Beim Vorstellen des ersten Haushaltsentwurfes sprach Jón Gnarr darüber, dass er mit seiner Partei etwas Neues bieten will, das lustig, schön und frei von Wut und Bitterkeit ist. Und er betonte, wie wichtig Vergebung für eine Genesung sei. Damit bezog er sich auf die Politiker, die Island und Reykjavík einst in die Krise führten. »Sie haben viele Fehler gemacht, wir müssen daraus lernen, damit sie sich nicht wiederholen.« Doch sobald wir das akzeptiert haben, sollten wir über die Fehler auch lachen können, ergänzt der Punk-Bürgermeister.
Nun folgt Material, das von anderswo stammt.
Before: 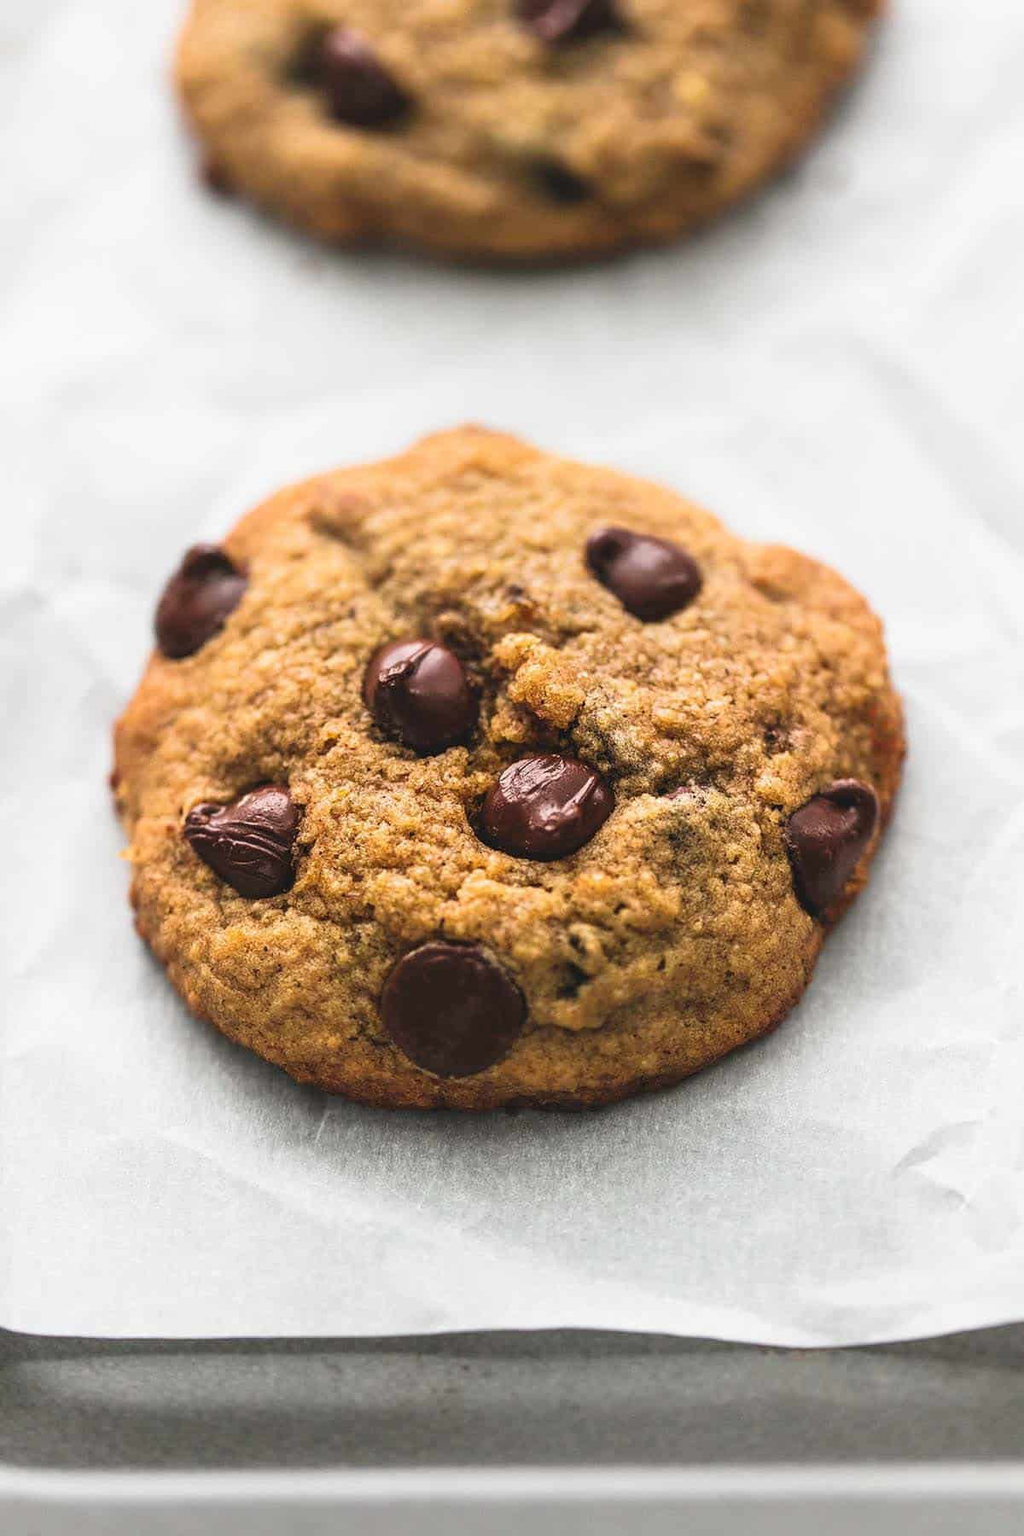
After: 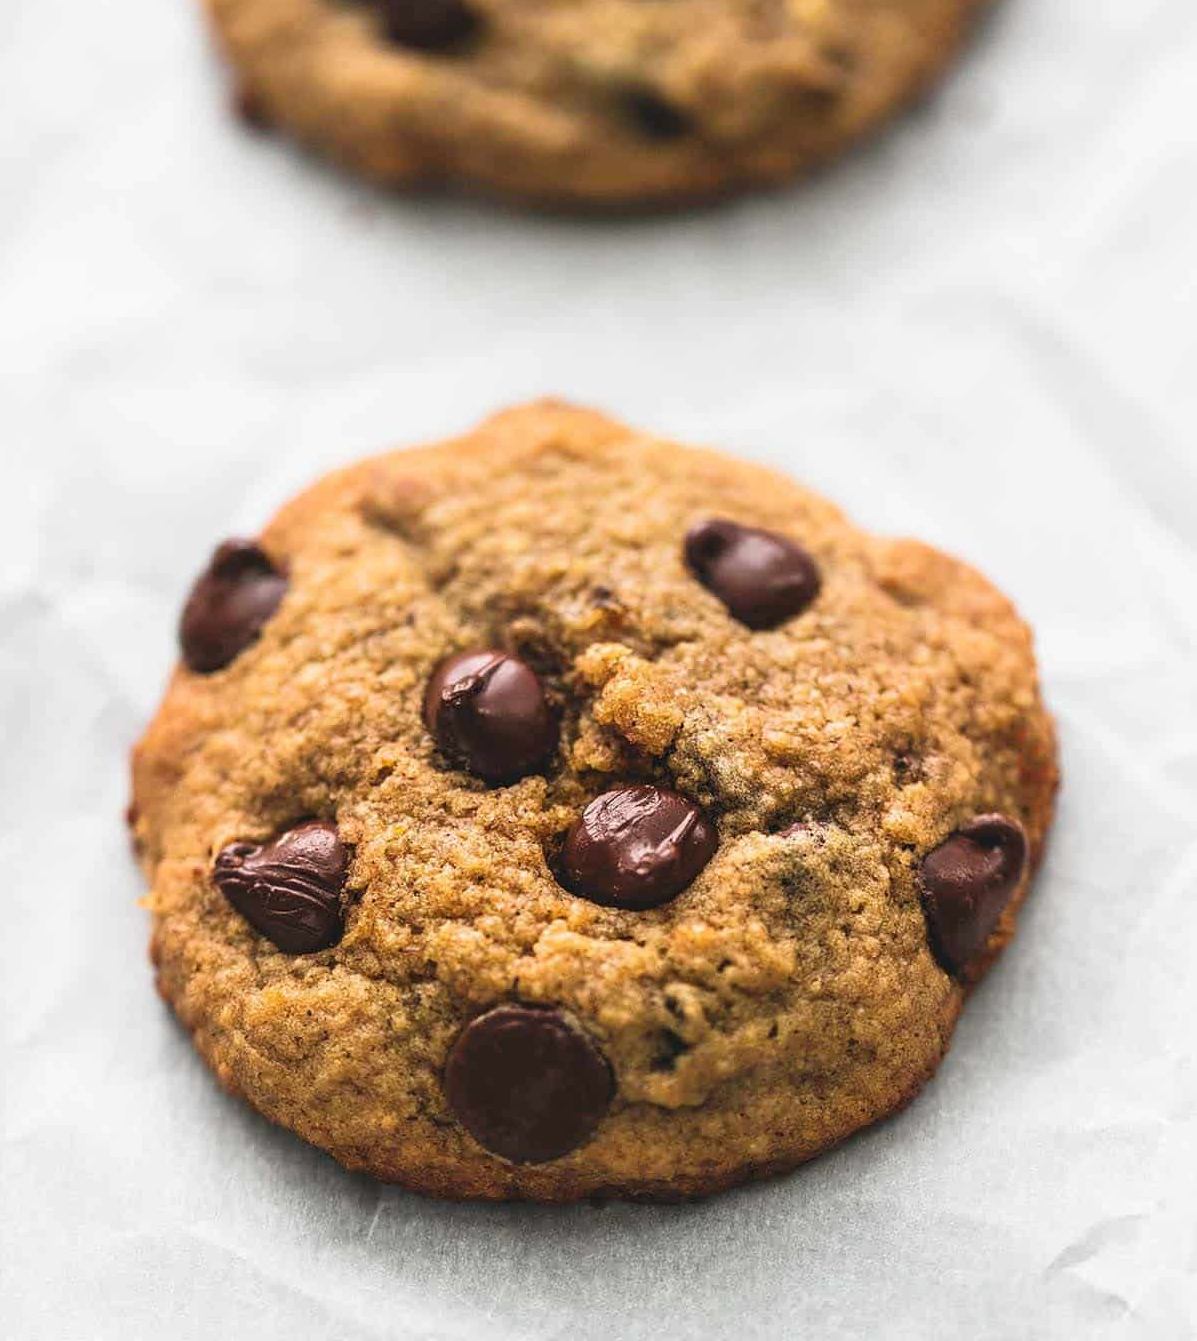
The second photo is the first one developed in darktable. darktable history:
crop: left 0.245%, top 5.542%, bottom 19.918%
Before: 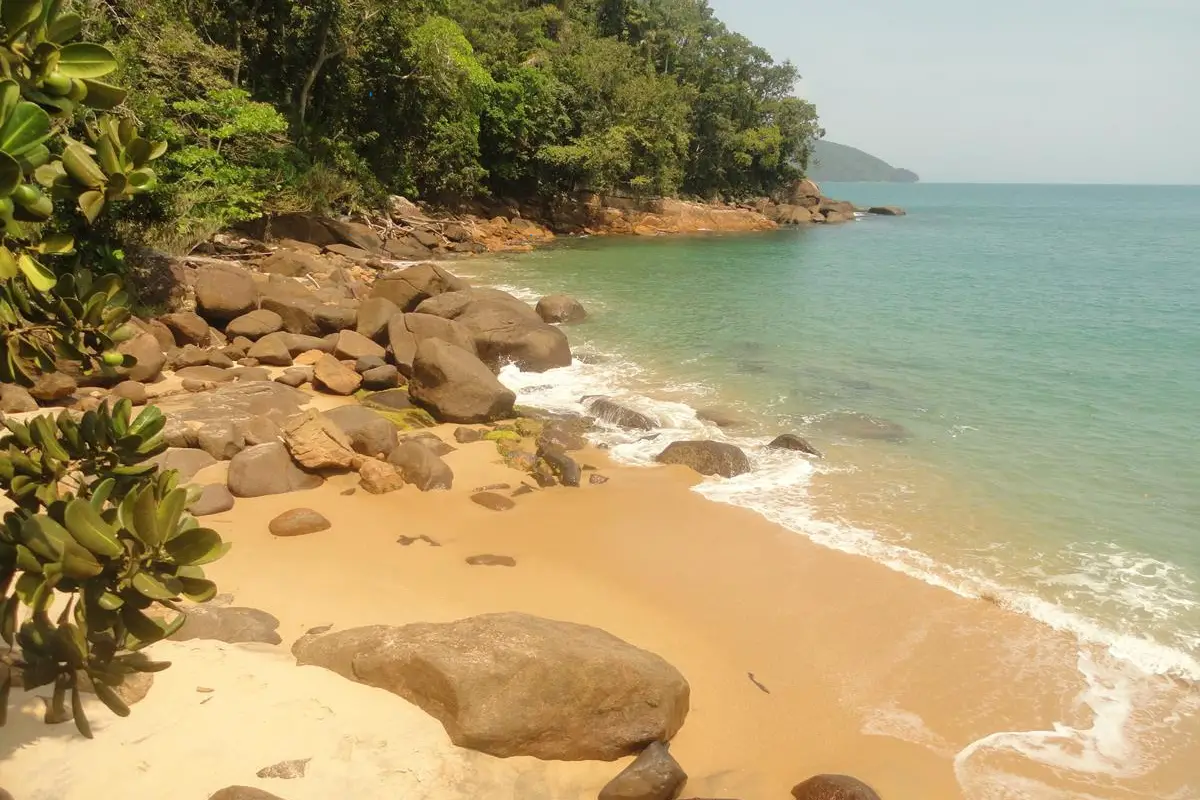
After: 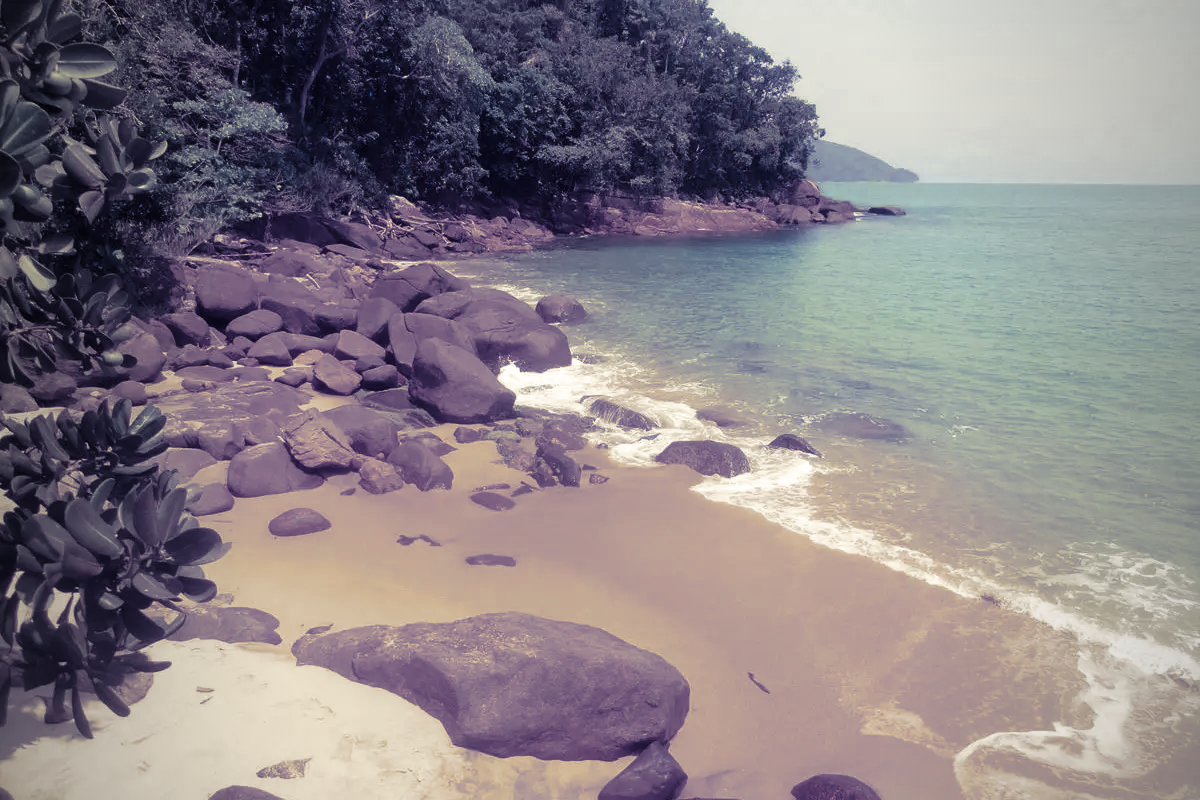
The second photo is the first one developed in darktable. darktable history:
vignetting #1: fall-off start 97%, fall-off radius 100%, width/height ratio 0.609, unbound false
bloom #2: size 23.29%, threshold 98.39%, strength 8.43%
velvia #2: strength 79.52%, mid-tones bias 0.956
lowlight vision #2: transition x [0, 0.2, 0.4, 0.6, 0.8, 1], transition y [0.885, 1.147, 0.665, 0.426, 0.396, 0.347]
monochrome #1: a 39.9, b -11.51, size 0.5
velvia #1: strength 67.07%, mid-tones bias 0.972
split-toning #1: shadows › hue 242.67°, shadows › saturation 0.733, highlights › hue 0°, highlights › saturation 0.874, balance -53.304, compress 23.79%
bloom #1: size 23.29%, threshold 98.39%, strength 8.43%
velvia: strength 67.07%, mid-tones bias 0.972
vignetting: fall-off start 97%, fall-off radius 100%, width/height ratio 0.609, unbound false
bloom: size 13.65%, threshold 98.39%, strength 4.82%
lowlight vision: transition x [0, 0.2, 0.4, 0.6, 0.8, 1], transition y [0.907, 0.966, 1.002, 0.609, 0.398, 0.347]
split-toning: shadows › hue 242.67°, shadows › saturation 0.733, highlights › hue 45.33°, highlights › saturation 0.667, balance -53.304, compress 21.15%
Mehr Spaß, das versprach er auch im Wahlkampf und dafür sorgt der Komiker und Schauspieler meist bei seinen öffentlichen Auftritten selbst: So eröffnete er die Gay Parade als Drag Queen verkleidet, und er führte den »Guten Tag«-Tag ein. Damit möchte Jón Gnarr die Reykjavíker animieren, fröhlicher in den Tag zu starten. Um zu zeigen, wie das geht, stellt er ein Video ins Internet, in dem er auf unterschiedliche Art »Guten Tag« sagt. Und sollten sie es vergessen haben, kleben auf einigen Ampeln in der Innenstadt nun Smileys.